§ **Provided entries**:
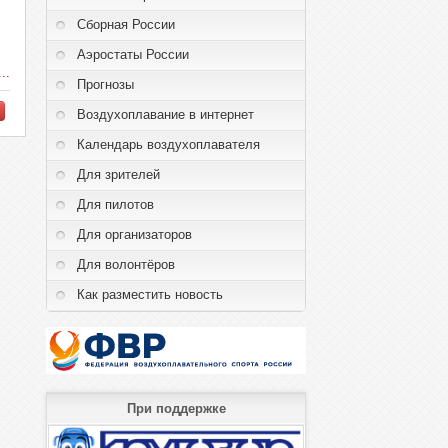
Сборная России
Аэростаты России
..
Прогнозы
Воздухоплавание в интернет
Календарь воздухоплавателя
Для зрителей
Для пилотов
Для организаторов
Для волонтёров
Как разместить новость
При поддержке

§ **Instructions to follow**: The response should consist only of the lines running from the one that contains "Аэростаты России" through the end of the material, repeated exactly.

§ **Response to this exercise**:
Аэростаты России
..
Прогнозы
Воздухоплавание в интернет
Календарь воздухоплавателя
Для зрителей
Для пилотов
Для организаторов
Для волонтёров
Как разместить новость
При поддержке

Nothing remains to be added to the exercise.